Я звонко хохотал, когда покупатель, обнаружив подделку, начинал рвать на себе волосы и горевать и плакать о потерянных рублях. Еще интереснее было, когда рыночники устраивали над кем-нибудь шутку: раздевали пьяного, или подрезали ему бороду, или продавали кому-нибудь брюки с одной штаниной. Вместе со всеми я помирал со смеху.

Но однажды я сам сделался жертвой подобной шутки. Я тоже оказался простачком, – на собственной шкуре я вынес все то, над чем так часто и искренне потешался.

Я с грустью вспоминаю подробности этого происшествия.
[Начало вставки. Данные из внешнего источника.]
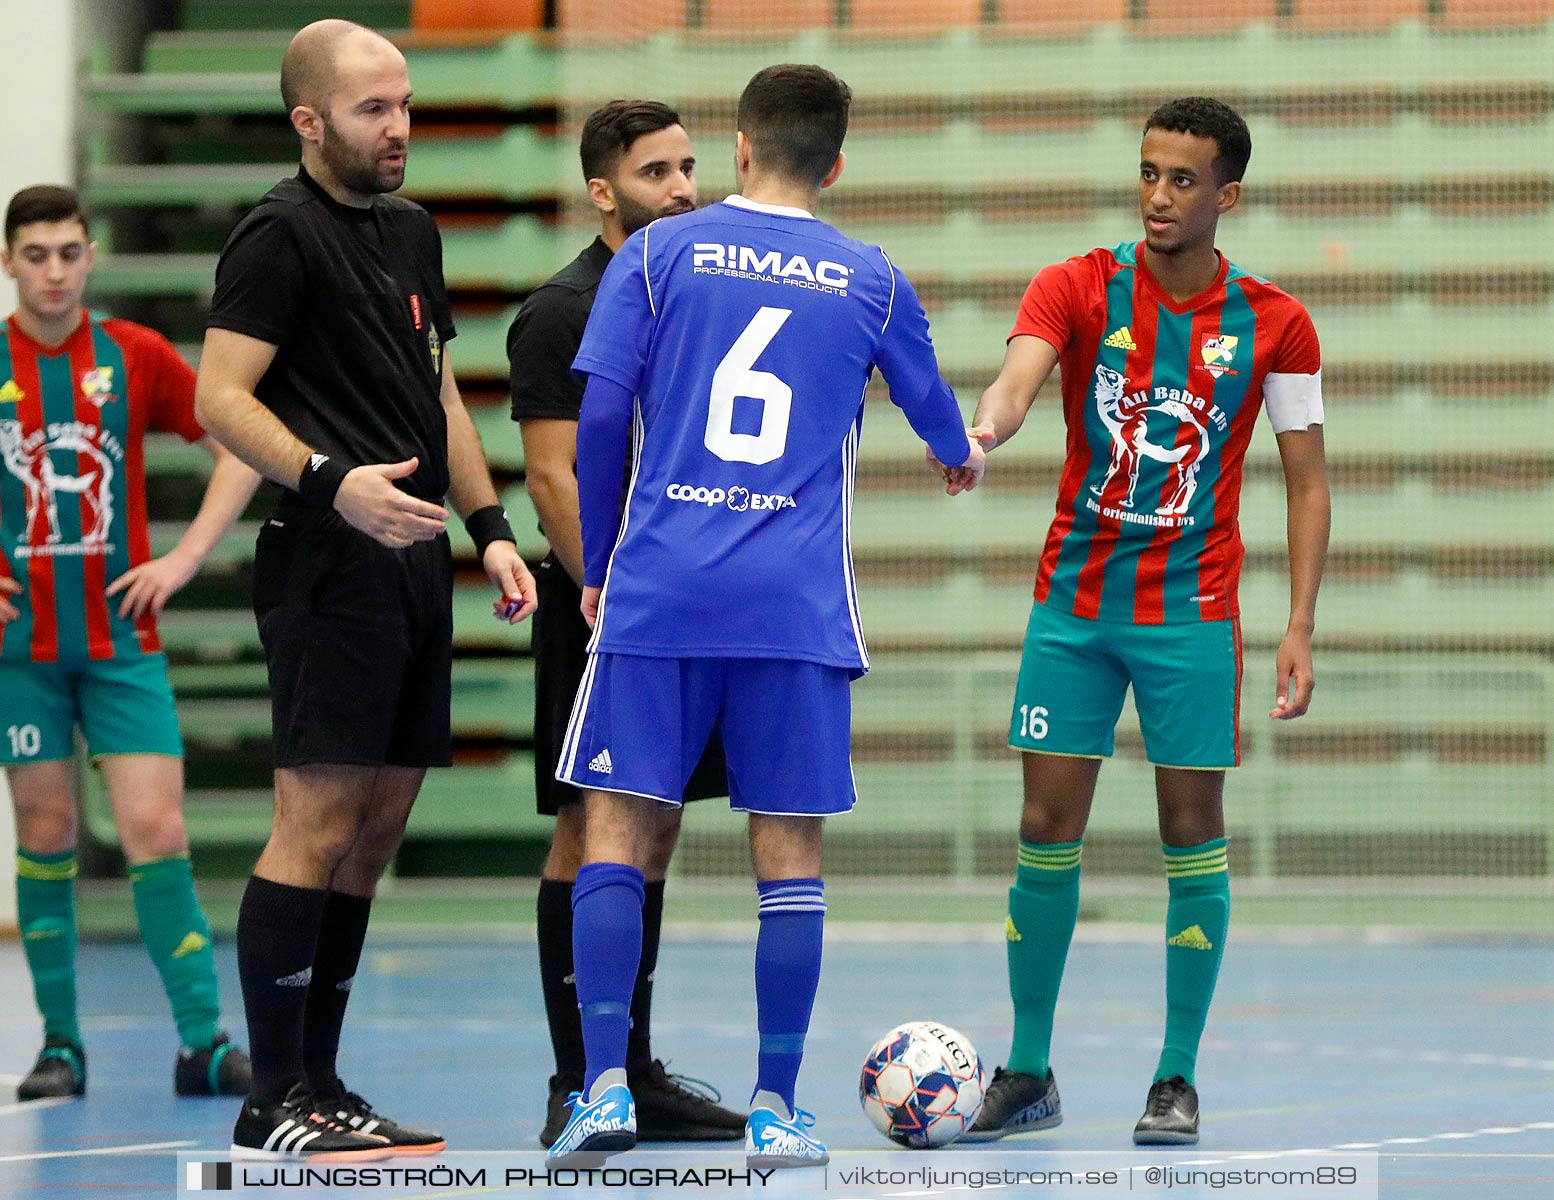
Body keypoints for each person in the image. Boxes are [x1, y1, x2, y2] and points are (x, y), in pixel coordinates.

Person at [547, 64, 986, 1169]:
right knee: (786, 855)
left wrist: (599, 561)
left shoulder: (654, 253)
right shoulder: (871, 278)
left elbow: (601, 416)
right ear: (834, 165)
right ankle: (773, 1106)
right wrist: (956, 455)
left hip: (660, 590)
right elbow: (935, 411)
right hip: (793, 605)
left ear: (739, 149)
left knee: (618, 830)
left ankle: (602, 1088)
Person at [955, 96, 1330, 1147]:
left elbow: (1307, 485)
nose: (1159, 196)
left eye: (1182, 179)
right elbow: (1018, 380)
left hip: (1193, 617)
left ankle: (1175, 1079)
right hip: (1073, 608)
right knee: (1044, 831)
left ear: (1228, 194)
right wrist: (984, 428)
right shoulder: (1077, 285)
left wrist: (1299, 623)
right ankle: (1028, 1070)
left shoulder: (1279, 323)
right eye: (1149, 173)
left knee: (1188, 835)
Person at [194, 20, 537, 1161]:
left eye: (403, 105)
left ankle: (324, 1084)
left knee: (376, 828)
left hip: (413, 565)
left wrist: (490, 529)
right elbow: (221, 400)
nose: (399, 128)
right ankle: (271, 1098)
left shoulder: (413, 231)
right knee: (318, 820)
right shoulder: (275, 238)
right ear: (309, 121)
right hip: (326, 562)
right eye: (372, 111)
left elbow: (439, 400)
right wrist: (332, 481)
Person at [509, 99, 744, 1148]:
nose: (683, 189)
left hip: (691, 607)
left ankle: (633, 1068)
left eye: (689, 167)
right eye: (657, 173)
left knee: (658, 828)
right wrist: (604, 590)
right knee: (594, 826)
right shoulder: (562, 310)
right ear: (603, 191)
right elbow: (555, 476)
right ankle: (579, 1078)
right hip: (607, 617)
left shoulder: (699, 290)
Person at [0, 184, 258, 1102]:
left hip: (121, 640)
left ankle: (203, 1043)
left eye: (70, 252)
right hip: (20, 652)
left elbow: (238, 442)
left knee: (156, 829)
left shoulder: (130, 354)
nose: (56, 272)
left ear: (92, 255)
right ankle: (60, 1047)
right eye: (36, 255)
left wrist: (186, 557)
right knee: (46, 831)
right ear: (9, 262)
В самый разгар душного летнего дня я сидел на ступеньках пешеходного мостика против Горсткиной улицы и грыз семечки. Ступенькой выше краснолицый, пухлый старик играл на флейте. Ступенькой ниже толстоногая девчонка торговала жидким чаем, который она, неизвестно почему, называла лимонным квасом. Мутная четвертная бутыль лежала у девчонки на коленях, она раскачивала ее, как грудного ребенка, и тихо подпевала стариковской флейте. Я тоже слушал музыку старика, но мне было скучно. Не знаю почему, но тяжелая тоска давила меня, – вероятно, я объелся пирожками.
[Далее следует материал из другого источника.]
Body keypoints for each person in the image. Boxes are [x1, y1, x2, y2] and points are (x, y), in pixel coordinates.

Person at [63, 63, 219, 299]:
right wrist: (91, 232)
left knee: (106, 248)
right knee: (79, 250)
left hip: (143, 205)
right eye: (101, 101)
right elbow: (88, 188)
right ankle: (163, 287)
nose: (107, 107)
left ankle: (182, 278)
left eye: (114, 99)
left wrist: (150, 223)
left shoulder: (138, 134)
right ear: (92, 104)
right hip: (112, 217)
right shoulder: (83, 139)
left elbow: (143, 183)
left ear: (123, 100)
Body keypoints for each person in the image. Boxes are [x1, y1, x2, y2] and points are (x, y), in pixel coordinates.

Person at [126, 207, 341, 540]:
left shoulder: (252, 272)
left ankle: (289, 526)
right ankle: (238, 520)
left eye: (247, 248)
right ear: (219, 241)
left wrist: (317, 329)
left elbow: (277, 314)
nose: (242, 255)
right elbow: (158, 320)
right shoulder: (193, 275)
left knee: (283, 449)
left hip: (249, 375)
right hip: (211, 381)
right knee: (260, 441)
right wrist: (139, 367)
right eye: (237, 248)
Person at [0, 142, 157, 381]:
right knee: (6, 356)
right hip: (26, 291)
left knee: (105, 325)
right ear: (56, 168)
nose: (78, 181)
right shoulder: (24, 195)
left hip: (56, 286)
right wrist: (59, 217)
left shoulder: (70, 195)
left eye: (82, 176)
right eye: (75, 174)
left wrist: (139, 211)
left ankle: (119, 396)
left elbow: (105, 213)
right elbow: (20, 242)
Лениво поплевывая подсолнечную шелуху и стараясь ни о чем не думать, я рассеянно следил за шумным и бурливым потоком рыночного люда… И вдруг я увидел Карлушку. Он махал мне рукой и кричал что-то, но слов его я не мог расслышать, они тонули в ровном, словно машинном, гуле толпы. Но сердце мое задрожало.
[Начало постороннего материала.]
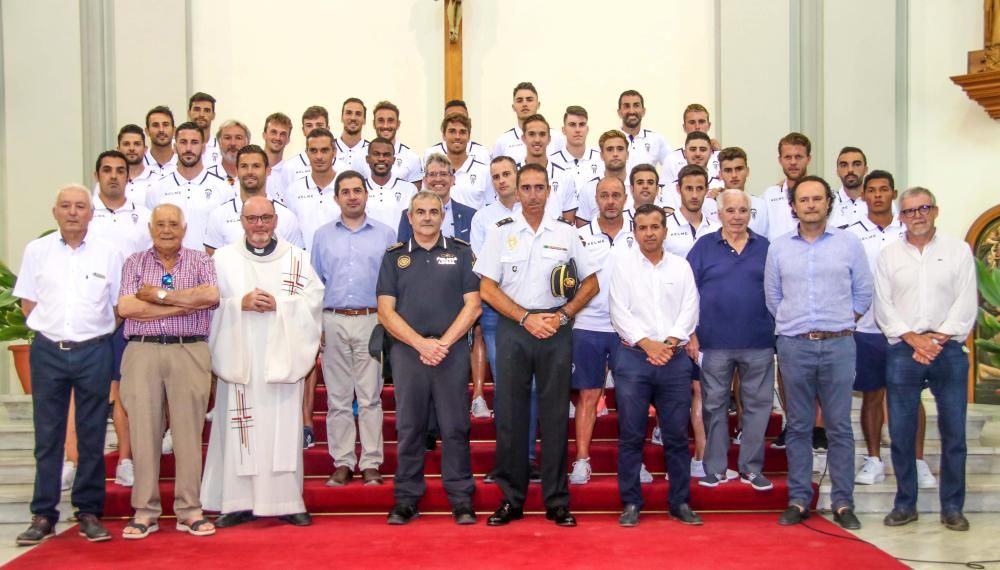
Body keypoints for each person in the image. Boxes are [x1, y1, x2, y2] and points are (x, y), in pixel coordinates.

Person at [475, 163, 598, 527]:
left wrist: (563, 315)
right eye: (525, 187)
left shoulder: (567, 233)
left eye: (538, 187)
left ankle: (557, 501)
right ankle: (511, 500)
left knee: (556, 415)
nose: (531, 194)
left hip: (555, 328)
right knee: (511, 418)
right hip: (515, 327)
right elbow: (486, 287)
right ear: (516, 190)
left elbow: (591, 284)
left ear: (548, 191)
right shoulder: (501, 233)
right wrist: (524, 317)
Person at [202, 196, 324, 528]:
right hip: (240, 361)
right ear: (241, 221)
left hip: (280, 360)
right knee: (240, 431)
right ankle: (236, 502)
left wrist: (281, 307)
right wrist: (238, 303)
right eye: (253, 218)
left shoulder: (297, 259)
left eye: (266, 218)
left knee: (282, 431)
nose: (259, 225)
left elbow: (313, 301)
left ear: (275, 221)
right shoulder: (223, 260)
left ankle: (287, 500)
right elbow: (208, 304)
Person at [13, 185, 123, 545]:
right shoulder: (37, 251)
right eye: (66, 206)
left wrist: (91, 335)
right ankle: (43, 514)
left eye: (80, 206)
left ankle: (88, 512)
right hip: (49, 351)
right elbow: (28, 303)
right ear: (54, 212)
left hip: (94, 351)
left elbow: (118, 306)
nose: (73, 212)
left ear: (91, 214)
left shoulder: (108, 253)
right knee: (48, 436)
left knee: (91, 434)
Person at [764, 175, 872, 530]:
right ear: (793, 206)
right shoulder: (779, 248)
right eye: (804, 200)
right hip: (795, 345)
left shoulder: (849, 244)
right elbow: (773, 297)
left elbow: (863, 293)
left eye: (817, 199)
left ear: (828, 203)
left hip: (839, 343)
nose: (810, 205)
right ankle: (798, 499)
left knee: (839, 426)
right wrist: (796, 326)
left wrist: (840, 322)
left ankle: (843, 503)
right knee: (797, 426)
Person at [875, 187, 977, 531]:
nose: (916, 215)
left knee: (954, 433)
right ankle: (906, 504)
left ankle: (952, 507)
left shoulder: (958, 251)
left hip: (947, 349)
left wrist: (940, 337)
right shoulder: (889, 256)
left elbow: (966, 300)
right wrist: (913, 338)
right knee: (901, 433)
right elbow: (883, 305)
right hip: (905, 349)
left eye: (923, 209)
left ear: (935, 211)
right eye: (909, 211)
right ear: (900, 216)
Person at [377, 191, 482, 525]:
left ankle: (461, 499)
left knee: (455, 427)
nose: (426, 217)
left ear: (442, 216)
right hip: (409, 354)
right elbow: (384, 311)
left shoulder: (461, 253)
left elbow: (473, 305)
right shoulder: (394, 257)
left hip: (450, 354)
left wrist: (442, 344)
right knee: (409, 428)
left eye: (433, 211)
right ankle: (407, 499)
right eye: (419, 212)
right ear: (409, 217)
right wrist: (421, 344)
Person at [117, 203, 220, 539]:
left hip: (188, 349)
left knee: (189, 433)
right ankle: (145, 511)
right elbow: (128, 307)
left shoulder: (201, 261)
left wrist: (159, 296)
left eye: (173, 224)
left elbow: (210, 296)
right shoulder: (134, 263)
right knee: (143, 432)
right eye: (160, 224)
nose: (166, 230)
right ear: (150, 228)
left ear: (184, 228)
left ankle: (189, 510)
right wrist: (182, 303)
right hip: (142, 351)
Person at [609, 203, 702, 527]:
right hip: (634, 359)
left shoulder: (681, 267)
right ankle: (631, 502)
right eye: (643, 228)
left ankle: (680, 502)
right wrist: (648, 344)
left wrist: (669, 343)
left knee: (676, 435)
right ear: (635, 232)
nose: (649, 233)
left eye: (655, 227)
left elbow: (690, 309)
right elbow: (619, 312)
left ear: (664, 230)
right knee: (631, 434)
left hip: (674, 361)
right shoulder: (622, 267)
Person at [844, 170, 932, 488]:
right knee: (871, 395)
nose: (878, 195)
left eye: (884, 189)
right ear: (864, 195)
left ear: (893, 194)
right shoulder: (851, 233)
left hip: (907, 329)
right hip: (866, 328)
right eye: (872, 190)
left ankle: (917, 460)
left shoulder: (909, 230)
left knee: (911, 396)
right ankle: (873, 458)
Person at [312, 171, 397, 487]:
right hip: (332, 319)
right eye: (345, 191)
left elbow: (392, 284)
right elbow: (315, 282)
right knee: (337, 397)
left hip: (371, 320)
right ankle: (343, 462)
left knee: (370, 395)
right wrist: (316, 323)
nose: (352, 196)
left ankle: (371, 462)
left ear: (366, 195)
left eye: (357, 190)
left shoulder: (385, 235)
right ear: (336, 198)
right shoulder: (322, 236)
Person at [687, 189, 775, 490]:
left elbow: (778, 292)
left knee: (757, 406)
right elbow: (686, 293)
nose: (737, 216)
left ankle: (751, 468)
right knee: (714, 406)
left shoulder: (766, 248)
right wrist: (692, 334)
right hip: (713, 343)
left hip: (759, 341)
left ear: (751, 214)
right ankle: (715, 468)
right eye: (731, 210)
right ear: (719, 214)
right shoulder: (703, 247)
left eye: (743, 211)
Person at [86, 151, 154, 489]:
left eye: (120, 171)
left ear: (130, 176)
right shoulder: (85, 214)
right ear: (96, 174)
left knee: (126, 391)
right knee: (94, 393)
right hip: (89, 316)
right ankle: (78, 461)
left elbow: (152, 264)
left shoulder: (143, 218)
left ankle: (126, 458)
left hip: (130, 315)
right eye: (107, 170)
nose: (114, 176)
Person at [569, 177, 633, 486]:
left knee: (631, 397)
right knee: (588, 395)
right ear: (596, 198)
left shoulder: (638, 233)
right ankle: (582, 460)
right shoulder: (579, 236)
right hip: (587, 326)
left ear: (625, 197)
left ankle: (634, 462)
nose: (610, 200)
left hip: (628, 329)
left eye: (616, 195)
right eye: (604, 195)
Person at [145, 121, 234, 250]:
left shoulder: (224, 189)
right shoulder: (156, 190)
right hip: (168, 268)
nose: (188, 149)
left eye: (194, 142)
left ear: (203, 148)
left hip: (210, 267)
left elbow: (228, 237)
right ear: (174, 147)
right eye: (183, 142)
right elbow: (150, 236)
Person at [204, 144, 304, 253]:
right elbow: (212, 263)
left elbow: (296, 262)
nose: (249, 172)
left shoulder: (286, 217)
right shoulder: (218, 216)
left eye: (256, 166)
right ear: (236, 171)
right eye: (244, 166)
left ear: (268, 170)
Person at [281, 127, 346, 249]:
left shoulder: (346, 189)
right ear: (307, 153)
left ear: (334, 152)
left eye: (324, 150)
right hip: (304, 263)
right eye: (313, 151)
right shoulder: (293, 191)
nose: (319, 156)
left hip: (340, 264)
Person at [397, 154, 475, 243]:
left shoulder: (470, 215)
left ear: (452, 179)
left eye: (443, 174)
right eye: (432, 174)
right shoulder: (408, 215)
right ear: (425, 181)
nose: (438, 179)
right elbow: (402, 254)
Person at [493, 82, 565, 164]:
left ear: (538, 105)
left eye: (529, 100)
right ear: (513, 107)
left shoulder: (556, 137)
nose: (524, 104)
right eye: (520, 101)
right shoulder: (502, 141)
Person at [356, 100, 423, 186]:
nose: (385, 126)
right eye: (381, 120)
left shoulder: (412, 158)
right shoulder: (359, 156)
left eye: (390, 121)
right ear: (373, 124)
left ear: (398, 124)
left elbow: (414, 195)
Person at [763, 132, 812, 241]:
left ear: (808, 159)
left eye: (798, 157)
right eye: (788, 157)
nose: (793, 162)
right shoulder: (770, 195)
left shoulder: (822, 194)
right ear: (780, 160)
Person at [575, 130, 631, 224]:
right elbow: (582, 231)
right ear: (601, 155)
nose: (615, 154)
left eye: (620, 149)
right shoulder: (588, 189)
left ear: (627, 154)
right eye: (610, 149)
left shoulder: (638, 187)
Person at [363, 137, 418, 232]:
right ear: (367, 159)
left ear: (393, 160)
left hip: (400, 246)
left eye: (386, 155)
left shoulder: (409, 190)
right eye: (376, 154)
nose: (381, 159)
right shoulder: (358, 189)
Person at [439, 113, 491, 209]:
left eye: (462, 132)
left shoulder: (485, 172)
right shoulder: (434, 172)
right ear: (444, 136)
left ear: (469, 137)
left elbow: (491, 208)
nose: (457, 137)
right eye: (452, 131)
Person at [662, 103, 721, 185]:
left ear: (709, 125)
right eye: (692, 122)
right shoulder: (672, 159)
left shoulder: (720, 157)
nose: (697, 127)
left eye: (701, 122)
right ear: (684, 127)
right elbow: (665, 191)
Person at [424, 99, 493, 166]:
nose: (457, 119)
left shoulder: (482, 152)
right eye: (451, 117)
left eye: (462, 117)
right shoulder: (430, 153)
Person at [718, 146, 768, 236]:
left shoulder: (761, 205)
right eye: (728, 170)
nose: (734, 175)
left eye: (739, 169)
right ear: (720, 174)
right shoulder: (710, 205)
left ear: (747, 171)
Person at [616, 89, 669, 173]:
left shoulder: (657, 139)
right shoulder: (609, 141)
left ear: (643, 111)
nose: (632, 111)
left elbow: (672, 169)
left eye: (636, 105)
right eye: (626, 106)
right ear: (619, 112)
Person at [549, 105, 602, 185]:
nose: (577, 130)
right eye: (572, 125)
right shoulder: (551, 162)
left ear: (587, 129)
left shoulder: (601, 159)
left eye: (581, 124)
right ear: (563, 130)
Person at [831, 146, 870, 227]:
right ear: (837, 171)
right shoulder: (828, 203)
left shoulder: (879, 201)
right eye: (844, 165)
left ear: (865, 169)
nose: (850, 170)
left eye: (856, 164)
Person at [261, 112, 294, 203]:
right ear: (264, 135)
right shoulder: (250, 169)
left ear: (288, 140)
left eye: (283, 134)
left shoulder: (291, 173)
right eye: (273, 132)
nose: (278, 138)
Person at [211, 120, 251, 185]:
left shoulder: (255, 177)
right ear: (219, 142)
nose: (233, 143)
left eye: (238, 138)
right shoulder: (207, 176)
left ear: (247, 142)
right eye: (227, 138)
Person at [188, 92, 220, 167]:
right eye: (197, 109)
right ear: (189, 113)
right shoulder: (176, 147)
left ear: (213, 115)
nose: (201, 114)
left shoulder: (221, 148)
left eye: (207, 110)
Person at [144, 105, 178, 176]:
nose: (161, 130)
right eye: (155, 125)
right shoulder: (139, 164)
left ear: (174, 130)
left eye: (165, 125)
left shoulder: (184, 163)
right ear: (147, 131)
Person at [336, 97, 369, 167]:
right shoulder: (329, 147)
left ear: (364, 120)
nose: (353, 118)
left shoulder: (371, 150)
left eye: (358, 114)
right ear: (341, 117)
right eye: (348, 113)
Я вскочил, выбросил семечки на голову девчонке. Бросился вниз. Еще бы!.. Карлушка, известный вор и хулиган, гроза питерских рынков, предмет уважения и не таких мелкопробных жуликов, как я, – этот Карлушка обращается ко мне!.. Какая честь! Какая честь для сопливого шкета!

Взметая пыль широченным клешем, Карлушка подлетел ко мне и ударил меня по плечу. Признаться, я здорово испугался. Я подумал, что он пьян и будет бить меня. Но он спрятал руку в карман, огляделся и, слегка задыхаясь, сказал:

– Выручай, браток.

Невыразимая гордость сменила испуг. Я захлебнулся гордостью и не мог вымолвить слова. Я молча смотрел на Карлушку, который – подумать только! – явился ко мне за выручкой. Ко мне, который при одном виде милиционера дрожал, как заяц, и пускался наутек…

В эту минуту я готов был защищать Карлушку от всех милиционеров на свете. Я готов был пойти за него на расстрел. Я готов был голыми руками задушить собаку-ищейку, если бы эта собака вздумала преследовать Карлушку.

Я чувствовал себя героем и, преисполненный важности, молча кивнул головой. Карлушка еще раз оглянулся, сунул руку в бездонную глубину своего кармана, пошарил там и вытащил на ладони пару куриных яиц.

– Вот, – сказал он. – Понимаешь?

Я ничего не понял и изумленно захлопал глазами. Таинственно озираясь, Карлушка нагнул чубатую свою голову и торопливо зашептал мне в самое ухо…

А я закивал головою и вдруг громко расхохотался.

Как мог я, скажите, поверить, что Карлушка украл эти яйца? Карлушка, который подвизался на миллионных налетах, который органически презирал мелкую кражу, – он тиснул эти два яйца у торговки Песи, у крикливой жены колченогого брючника Менделя! Мендель будто бы гонится по пятам за Карлушкой с намерением отобрать эти яйца. Кто мог поверить такой нелепости? А я поверил. Я, как дурак, закивал головой и готов был исполнить любое приказание Карлушки.